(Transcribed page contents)
********************
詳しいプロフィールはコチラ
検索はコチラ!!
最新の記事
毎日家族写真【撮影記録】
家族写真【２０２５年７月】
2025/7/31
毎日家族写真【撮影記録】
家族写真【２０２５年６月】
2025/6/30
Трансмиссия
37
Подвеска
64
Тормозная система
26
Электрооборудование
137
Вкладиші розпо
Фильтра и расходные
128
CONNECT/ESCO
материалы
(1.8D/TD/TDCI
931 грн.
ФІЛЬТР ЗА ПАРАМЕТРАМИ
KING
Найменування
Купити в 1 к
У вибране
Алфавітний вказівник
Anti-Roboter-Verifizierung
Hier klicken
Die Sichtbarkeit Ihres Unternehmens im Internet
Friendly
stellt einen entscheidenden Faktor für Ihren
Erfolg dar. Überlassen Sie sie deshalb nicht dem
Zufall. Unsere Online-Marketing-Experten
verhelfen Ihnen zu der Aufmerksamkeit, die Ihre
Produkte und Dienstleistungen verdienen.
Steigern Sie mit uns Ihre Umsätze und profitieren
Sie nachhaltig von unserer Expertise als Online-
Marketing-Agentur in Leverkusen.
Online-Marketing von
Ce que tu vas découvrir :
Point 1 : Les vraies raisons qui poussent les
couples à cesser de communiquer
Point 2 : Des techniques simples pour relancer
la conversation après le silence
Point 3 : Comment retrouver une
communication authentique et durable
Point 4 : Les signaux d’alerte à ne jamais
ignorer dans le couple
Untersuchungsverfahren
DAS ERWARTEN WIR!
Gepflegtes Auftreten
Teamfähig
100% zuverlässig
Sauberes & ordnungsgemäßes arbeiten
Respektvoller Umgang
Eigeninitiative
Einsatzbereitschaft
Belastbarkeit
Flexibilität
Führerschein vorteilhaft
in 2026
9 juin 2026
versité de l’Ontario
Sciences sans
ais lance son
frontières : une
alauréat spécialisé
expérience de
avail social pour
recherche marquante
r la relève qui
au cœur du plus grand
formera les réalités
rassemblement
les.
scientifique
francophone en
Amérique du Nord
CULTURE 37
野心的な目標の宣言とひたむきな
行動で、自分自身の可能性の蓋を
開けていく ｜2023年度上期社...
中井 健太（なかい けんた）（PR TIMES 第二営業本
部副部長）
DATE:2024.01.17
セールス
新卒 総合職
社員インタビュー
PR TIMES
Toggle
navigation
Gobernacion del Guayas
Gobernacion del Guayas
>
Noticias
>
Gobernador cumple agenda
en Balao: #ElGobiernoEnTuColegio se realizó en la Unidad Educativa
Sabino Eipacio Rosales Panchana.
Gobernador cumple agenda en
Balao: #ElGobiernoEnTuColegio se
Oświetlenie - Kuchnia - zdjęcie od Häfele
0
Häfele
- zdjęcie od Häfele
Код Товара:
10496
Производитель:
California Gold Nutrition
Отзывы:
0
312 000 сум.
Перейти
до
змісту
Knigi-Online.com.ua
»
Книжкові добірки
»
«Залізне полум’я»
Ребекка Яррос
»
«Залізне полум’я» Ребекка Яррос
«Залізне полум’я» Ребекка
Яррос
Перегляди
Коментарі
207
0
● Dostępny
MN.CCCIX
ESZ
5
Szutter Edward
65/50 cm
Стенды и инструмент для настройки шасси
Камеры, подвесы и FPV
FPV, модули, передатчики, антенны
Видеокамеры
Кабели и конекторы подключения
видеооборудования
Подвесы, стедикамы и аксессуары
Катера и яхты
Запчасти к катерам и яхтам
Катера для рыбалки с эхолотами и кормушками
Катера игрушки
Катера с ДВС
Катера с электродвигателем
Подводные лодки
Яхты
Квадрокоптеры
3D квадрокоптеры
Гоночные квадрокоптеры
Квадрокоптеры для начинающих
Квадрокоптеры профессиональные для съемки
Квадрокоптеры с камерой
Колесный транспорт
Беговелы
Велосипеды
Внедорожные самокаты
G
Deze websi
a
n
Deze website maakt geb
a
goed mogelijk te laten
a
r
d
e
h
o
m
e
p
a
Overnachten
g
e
********************
WHAT TO PRODUCE: All of the entries, from the first line to the last, should be duplicated exactly.

EXERCISE RESULT:
詳しいプロフィールはコチラ
検索はコチラ!!
最新の記事
毎日家族写真【撮影記録】
家族写真【２０２５年７月】
2025/7/31
毎日家族写真【撮影記録】
家族写真【２０２５年６月】
2025/6/30
Трансмиссия
37
Подвеска
64
Тормозная система
26
Электрооборудование
137
Вкладиші розпо
Фильтра и расходные
128
CONNECT/ESCO
материалы
(1.8D/TD/TDCI
931 грн.
ФІЛЬТР ЗА ПАРАМЕТРАМИ
KING
Найменування
Купити в 1 к
У вибране
Алфавітний вказівник
Anti-Roboter-Verifizierung
Hier klicken
Die Sichtbarkeit Ihres Unternehmens im Internet
Friendly
stellt einen entscheidenden Faktor für Ihren
Erfolg dar. Überlassen Sie sie deshalb nicht dem
Zufall. Unsere Online-Marketing-Experten
verhelfen Ihnen zu der Aufmerksamkeit, die Ihre
Produkte und Dienstleistungen verdienen.
Steigern Sie mit uns Ihre Umsätze und profitieren
Sie nachhaltig von unserer Expertise als Online-
Marketing-Agentur in Leverkusen.
Online-Marketing von
Ce que tu vas découvrir :
Point 1 : Les vraies raisons qui poussent les
couples à cesser de communiquer
Point 2 : Des techniques simples pour relancer
la conversation après le silence
Point 3 : Comment retrouver une
communication authentique et durable
Point 4 : Les signaux d’alerte à ne jamais
ignorer dans le couple
Untersuchungsverfahren
DAS ERWARTEN WIR!
Gepflegtes Auftreten
Teamfähig
100% zuverlässig
Sauberes & ordnungsgemäßes arbeiten
Respektvoller Umgang
Eigeninitiative
Einsatzbereitschaft
Belastbarkeit
Flexibilität
Führerschein vorteilhaft
in 2026
9 juin 2026
versité de l’Ontario
Sciences sans
ais lance son
frontières : une
alauréat spécialisé
expérience de
avail social pour
recherche marquante
r la relève qui
au cœur du plus grand
formera les réalités
rassemblement
les.
scientifique
francophone en
Amérique du Nord
CULTURE 37
野心的な目標の宣言とひたむきな
行動で、自分自身の可能性の蓋を
開けていく ｜2023年度上期社...
中井 健太（なかい けんた）（PR TIMES 第二営業本
部副部長）
DATE:2024.01.17
セールス
新卒 総合職
社員インタビュー
PR TIMES
Toggle
navigation
Gobernacion del Guayas
Gobernacion del Guayas
>
Noticias
>
Gobernador cumple agenda
en Balao: #ElGobiernoEnTuColegio se realizó en la Unidad Educativa
Sabino Eipacio Rosales Panchana.
Gobernador cumple agenda en
Balao: #ElGobiernoEnTuColegio se
Oświetlenie - Kuchnia - zdjęcie od Häfele
0
Häfele
- zdjęcie od Häfele
Код Товара:
10496
Производитель:
California Gold Nutrition
Отзывы:
0
312 000 сум.
Перейти
до
змісту
Knigi-Online.com.ua
»
Книжкові добірки
»
«Залізне полум’я»
Ребекка Яррос
»
«Залізне полум’я» Ребекка Яррос
«Залізне полум’я» Ребекка
Яррос
Перегляди
Коментарі
207
0
● Dostępny
MN.CCCIX
ESZ
5
Szutter Edward
65/50 cm
Стенды и инструмент для настройки шасси
Камеры, подвесы и FPV
FPV, модули, передатчики, антенны
Видеокамеры
Кабели и конекторы подключения
видеооборудования
Подвесы, стедикамы и аксессуары
Катера и яхты
Запчасти к катерам и яхтам
Катера для рыбалки с эхолотами и кормушками
Катера игрушки
Катера с ДВС
Катера с электродвигателем
Подводные лодки
Яхты
Квадрокоптеры
3D квадрокоптеры
Гоночные квадрокоптеры
Квадрокоптеры для начинающих
Квадрокоптеры профессиональные для съемки
Квадрокоптеры с камерой
Колесный транспорт
Беговелы
Велосипеды
Внедорожные самокаты
G
Deze websi
a
n
Deze website maakt geb
a
goed mogelijk te laten
a
r
d
e
h
o
m
e
p
a
Overnachten
g
e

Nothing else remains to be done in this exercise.